Of course this increases moral hazard. Of course this only exacerbates the culture of "too big to fail". Of course it is technically illegal (talk about a violation of anti-trust!). Of course we are in uncharted waters--and anyone who thinks they understand all the risks and ramifications is like a trans-Atlantic sailboat in 1502 without any knowledge of when hurricane season is. The world has simply never been wired together like this before under an umbrella of such complex financial instruments.
As to Freedom Farmer's $30,000 an ounce gold, LOL. GATA thinks the free market price should be $500-600/ounce. The 1980 peak price adjusted for inflation would be around $2,000. I certainly don't see gold hitting that under any circumstances in the near-term.

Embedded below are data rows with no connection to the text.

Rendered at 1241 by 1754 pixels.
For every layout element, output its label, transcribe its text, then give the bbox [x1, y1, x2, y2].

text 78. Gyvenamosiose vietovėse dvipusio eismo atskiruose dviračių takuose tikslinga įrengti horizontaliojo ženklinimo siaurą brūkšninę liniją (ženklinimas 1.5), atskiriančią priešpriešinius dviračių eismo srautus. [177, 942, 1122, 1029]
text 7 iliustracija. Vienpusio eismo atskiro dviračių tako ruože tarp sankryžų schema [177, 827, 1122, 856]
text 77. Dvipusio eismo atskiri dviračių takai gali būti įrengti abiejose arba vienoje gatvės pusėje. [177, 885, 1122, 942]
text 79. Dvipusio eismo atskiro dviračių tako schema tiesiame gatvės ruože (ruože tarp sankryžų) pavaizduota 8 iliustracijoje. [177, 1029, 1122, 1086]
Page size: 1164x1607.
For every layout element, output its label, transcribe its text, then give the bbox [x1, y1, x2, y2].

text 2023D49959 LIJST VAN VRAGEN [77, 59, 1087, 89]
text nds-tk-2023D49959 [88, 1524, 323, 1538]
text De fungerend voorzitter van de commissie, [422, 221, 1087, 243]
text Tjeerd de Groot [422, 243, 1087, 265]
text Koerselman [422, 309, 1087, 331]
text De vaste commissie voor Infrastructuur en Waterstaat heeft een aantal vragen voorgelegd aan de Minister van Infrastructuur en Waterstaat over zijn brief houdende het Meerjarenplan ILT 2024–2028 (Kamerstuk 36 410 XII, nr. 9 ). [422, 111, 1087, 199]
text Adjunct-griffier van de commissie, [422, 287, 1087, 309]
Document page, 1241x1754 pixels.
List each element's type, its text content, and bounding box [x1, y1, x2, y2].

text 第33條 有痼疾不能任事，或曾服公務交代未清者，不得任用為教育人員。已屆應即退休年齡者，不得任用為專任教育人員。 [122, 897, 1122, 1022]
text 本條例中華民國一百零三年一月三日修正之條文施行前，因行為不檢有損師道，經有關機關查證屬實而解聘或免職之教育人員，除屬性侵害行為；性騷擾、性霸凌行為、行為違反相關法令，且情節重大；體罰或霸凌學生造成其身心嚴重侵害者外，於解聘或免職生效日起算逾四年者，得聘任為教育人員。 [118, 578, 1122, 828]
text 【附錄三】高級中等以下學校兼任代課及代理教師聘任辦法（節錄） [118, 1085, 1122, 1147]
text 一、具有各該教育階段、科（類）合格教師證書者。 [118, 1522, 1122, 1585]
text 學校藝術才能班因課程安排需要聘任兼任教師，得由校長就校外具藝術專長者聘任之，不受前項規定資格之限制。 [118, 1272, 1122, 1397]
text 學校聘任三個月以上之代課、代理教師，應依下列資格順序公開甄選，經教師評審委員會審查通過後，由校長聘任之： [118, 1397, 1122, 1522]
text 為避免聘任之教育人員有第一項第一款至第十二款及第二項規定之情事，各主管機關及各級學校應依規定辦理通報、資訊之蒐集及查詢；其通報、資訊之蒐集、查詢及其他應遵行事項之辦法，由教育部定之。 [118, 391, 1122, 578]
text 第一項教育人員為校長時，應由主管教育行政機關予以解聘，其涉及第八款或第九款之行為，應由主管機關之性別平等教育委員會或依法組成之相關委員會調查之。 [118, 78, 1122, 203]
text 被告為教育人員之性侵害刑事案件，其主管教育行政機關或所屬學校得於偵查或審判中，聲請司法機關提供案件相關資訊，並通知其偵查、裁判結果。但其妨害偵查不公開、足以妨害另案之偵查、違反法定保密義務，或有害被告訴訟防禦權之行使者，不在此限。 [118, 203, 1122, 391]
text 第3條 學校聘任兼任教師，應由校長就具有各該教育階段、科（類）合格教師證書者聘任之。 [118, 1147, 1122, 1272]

As those great commercials that have been running during the U.S. Open this year keep saying, "One can't know the future. One can prepare."
Not to mention those holding out for the return of $50 silver. It's
been at $4.50 the last five years and shows no sign of going
anywhere. For comparison it was also $4.50 in the mid-1970s.
Such an investment.
As outlined in the book When Genius Failed, their models were based on too brief a data set, their positions were highly correlated instead of offsetting, their size was too big to unwind in choppy markets, and they mistakenly assumed a "normal" distribution of market outcomes, ignoring the well-known propensity toward "fat tails" in chaotic time series.
There is NO evidence ANYWHERE that the Fed "bailed out" LTCM or its banks.
The Fed DID force the banks to sit together in one room and come up with their own solution to the mess they had gotten themselves into with their sloppy lending practices. The cost of the bailout, which bailed-out the banks far more than the folks at LTCM, was borne by the banks themselves.
John Cornzine's role as an insider/double-dealer is worth the price of the book.
Anti-trust? Yes, as far as unwinding this one position. Moral hazard? I think the so-called "Greenspan Put" on stocks is real, but over-rated.
Are we in uncharted waters? Hell yes.